- Google Meet migliora la qualità video per chi utilizza schermi ad alta risoluzione su browser e hardware dedicato, con attivazione automatica senza configurazioni necessarie.
- Il sistema aumenta il consumo di banda ma si adatta automaticamente alla connessione disponibile per evitare interruzioni durante le riunioni.
- Gli amministratori Workspace riceveranno futuri strumenti di controllo, mentre gli utenti individuali non avranno opzioni di personalizzazione dedicate.
Le videochiamate sono ormai parte della routine quotidiana per milioni di persone, ma non sempre la qualità dell’immagine rispecchia le potenzialità della connessione e dello schermo utilizzati. Google Meet è progettato per adattarsi a dispositivi di ogni tipo, dai telefoni alle configurazioni hardware dedicate alle sale riunioni, ma questa flessibilità ha spesso comportato un compromesso sulla nitidezza per chi dispone di strumentazione più avanzata. L’azienda ha deciso di intervenire proprio su questo aspetto.
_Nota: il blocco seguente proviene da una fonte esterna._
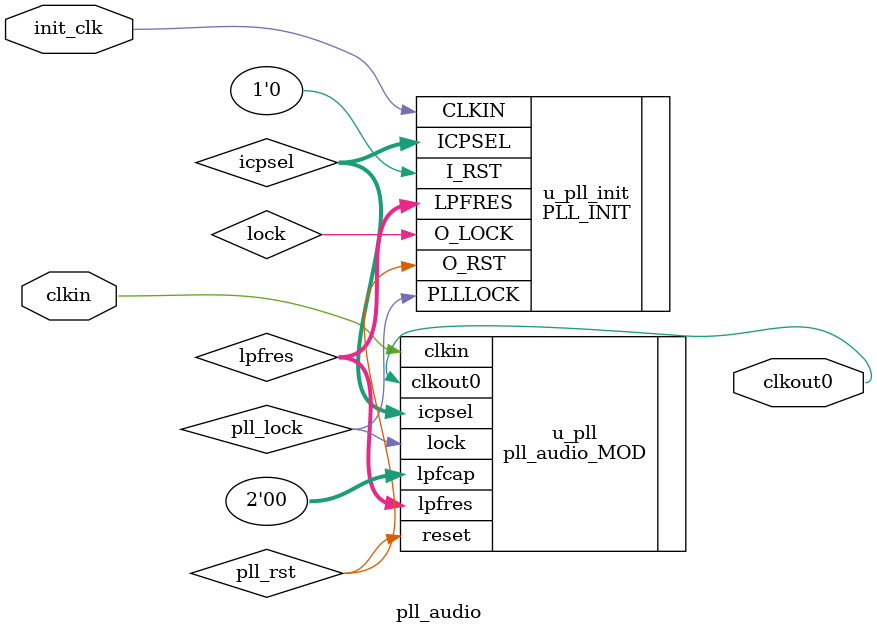
<source format=v>
module pll_audio(
    clkin,
    init_clk,
    clkout0
);


input clkin;
input init_clk;
output clkout0;
wire lock;
wire [5:0] icpsel;
wire [2:0] lpfres;
wire pll_lock;
wire pll_rst;


    pll_audio_MOD u_pll(
        .clkout0(clkout0),
        .lock(pll_lock),
        .clkin(clkin),
        .reset(pll_rst),
        .icpsel(icpsel),
        .lpfres(lpfres),
        .lpfcap(2'b00)
    );


    PLL_INIT u_pll_init(
        .CLKIN(init_clk),
        .I_RST(1'b0),
        .O_RST(pll_rst),
        .PLLLOCK(pll_lock),
        .O_LOCK(lock),
        .ICPSEL(icpsel),
        .LPFRES(lpfres)
    );
    defparam u_pll_init.CLK_PERIOD = 20;
    defparam u_pll_init.MULTI_FAC = 26;


endmodule

</source>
Video più nitidi per display ad alta risoluzione
Gli utenti che accedono a Google Meet tramite browser su PC o attraverso hardware dedicato per sale conferenze inizieranno a ricevere flussi video di qualità superiore durante le riunioni. Il miglioramento riguarda chi utilizza schermi ad alta risoluzione, una categoria che l’azienda non ha specificato nel dettaglio ma che presumibilmente include monitor di fascia medio-alta e configurazioni professionali.
L’aggiornamento comporta un maggiore consumo di banda, ma il sistema continuerà a regolare automaticamente la qualità in base alla connessione disponibile, evitando interruzioni o rallentamenti quando la rete non è sufficientemente stabile.
Attivazione automatica senza configurazioni
Una delle caratteristiche più interessanti di questa novità è che non richiede alcun intervento da parte degli utenti. Se si accede a Meet dal browser web e si dispone di uno schermo con risoluzione adeguata, il miglioramento della qualità video si attiverà in modo automatico, senza necessità di modificare impostazioni o abilitare funzioni specifiche.
Al momento non è chiaro se l’aggiornamento riguardi anche l’applicazione Android di Meet, mentre gli amministratori Workspace riceveranno in futuro strumenti di controllo per gestire la distribuzione di queste funzionalità all’interno delle organizzazioni. Gli utenti individuali, invece, non sembrano destinati a ricevere opzioni di personalizzazione dedicate.
Una risposta alle esigenze di chi lavora da remoto
La decisione di Google arriva in un momento in cui le videochiamate professionali continuano a rappresentare una componente essenziale del lavoro ibrido e remoto. Molti utenti con configurazioni di qualità si sono trovati a ricevere immagini poco definite durante le riunioni, nonostante disponessero di connessioni veloci e monitor performanti.
Il rollout della funzionalità è già iniziato per alcuni utenti e dovrebbe estendersi gradualmente nei prossimi tempi. Non sono stati forniti dettagli precisi sui requisiti minimi di risoluzione dello schermo o sulle soglie di banda necessarie per sfruttare appieno il miglioramento.